• [INSTRUCTIONS TO FOLLOW]: Repeat word for word the passage of the horror book description starting with "Through interviews, film" and going on through "so much more!".

• [TEXT EXTRACT]:
-- start --
From scream queens to femmes fatale, horror isn’t just for the boys.
Gothic media moguls Meg Hafdahl and Kelly Florence, authors of The Science of Monsters, and co-hosts of the Horror Rewind podcast called “the best horror film podcast out there” by Film Daddy, present a guide to the feminist horror movies, TV shows, and characters we all know and love.
Through interviews, film analysis, and bone-chilling discoveries, The Science of Women in Horror uncovers the theories behind women’s most iconic roles of the genre. Explore age-old tropes such as “The Innocent” like Lydia in Beetlejuice, “The Gorgon” like Pamela Voorhees in Friday the 13th, and “The Mother” like Norma Bates in Pyscho and Bates Motel, and delve deeper into female-forward film and TV including:
The Haunting of Hill House
Chilling Adventures of Sabrina
Buffy the Vampire Slayer
And so much more!
Join Kelly and Meg in The Science of Women in Horror as they flip the script and prove that every girl is a “final girl.”
-- end --
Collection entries
-- start --
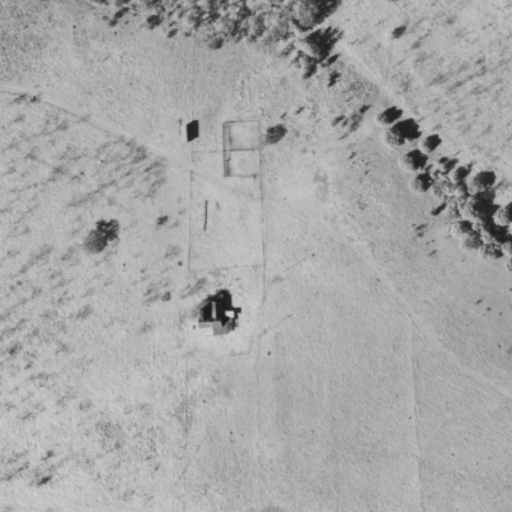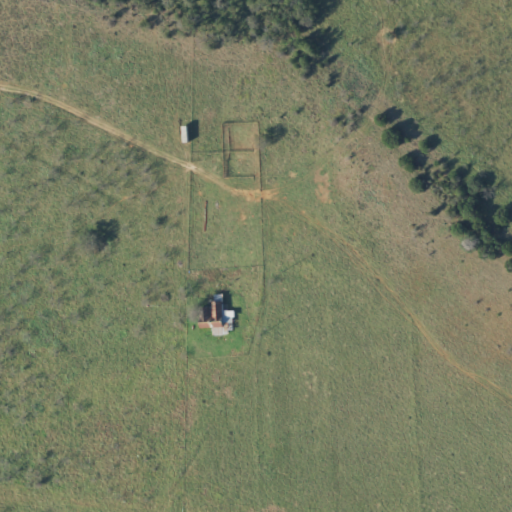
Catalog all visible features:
road: (173, 155)
building: (213, 320)
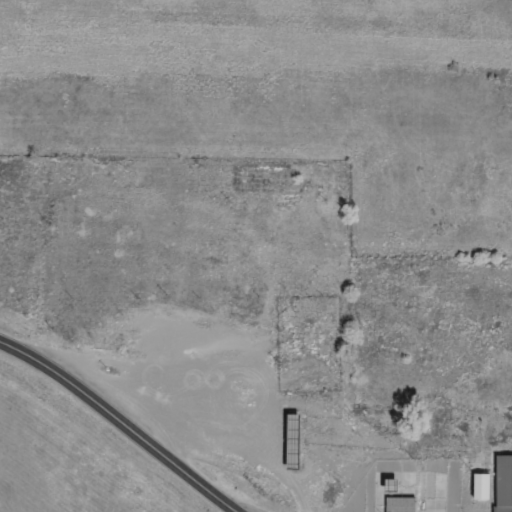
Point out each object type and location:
road: (122, 421)
building: (289, 437)
road: (290, 440)
building: (501, 482)
building: (478, 484)
building: (397, 503)
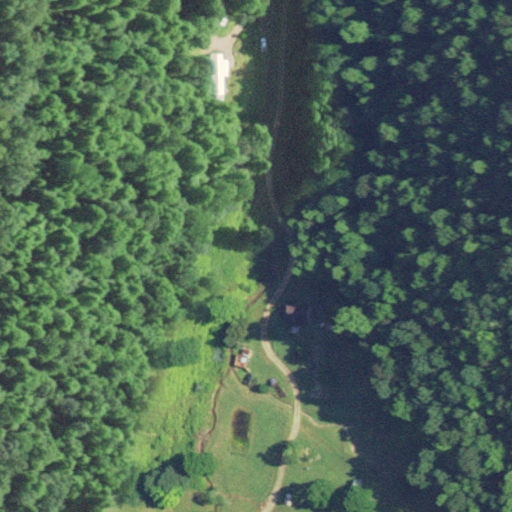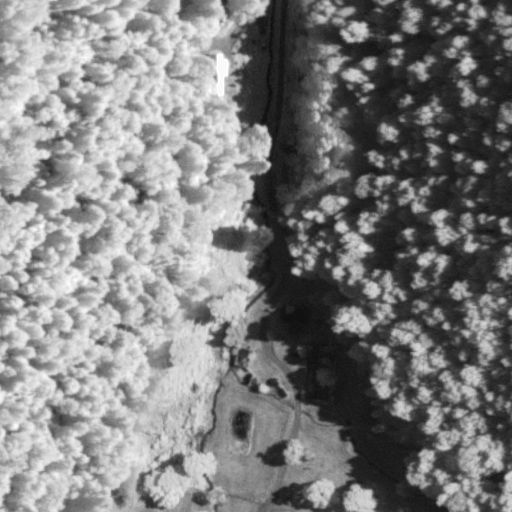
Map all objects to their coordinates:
road: (262, 267)
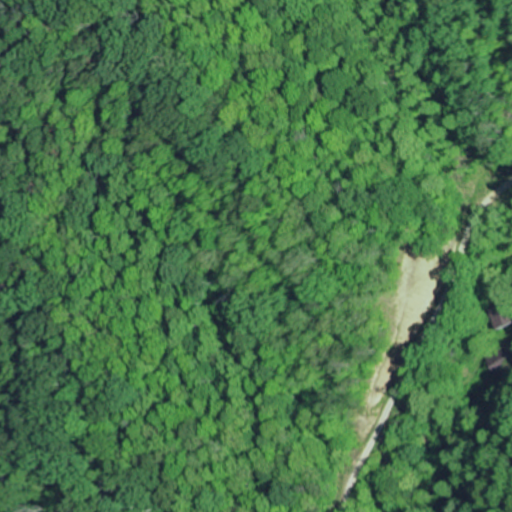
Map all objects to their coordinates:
building: (501, 316)
road: (418, 337)
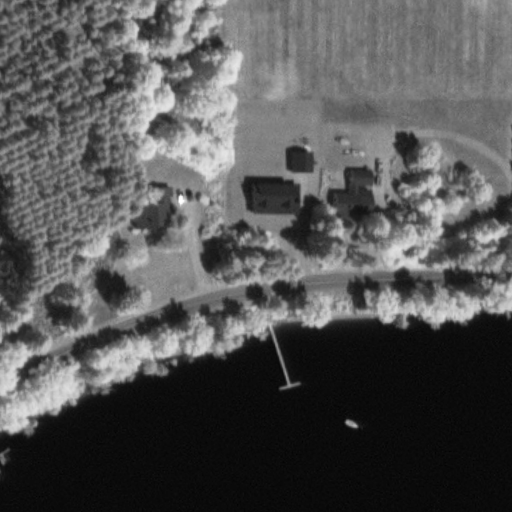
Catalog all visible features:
building: (351, 191)
building: (155, 208)
building: (6, 263)
road: (247, 291)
-- end --
• [RESPONSE]:
Through interviews, film analysis, and bone-chilling discoveries, The Science of Women in Horror uncovers the theories behind women’s most iconic roles of the genre. Explore age-old tropes such as “The Innocent” like Lydia in Beetlejuice, “The Gorgon” like Pamela Voorhees in Friday the 13th, and “The Mother” like Norma Bates in Pyscho and Bates Motel, and delve deeper into female-forward film and TV including:
The Haunting of Hill House
Chilling Adventures of Sabrina
Buffy the Vampire Slayer
And so much more!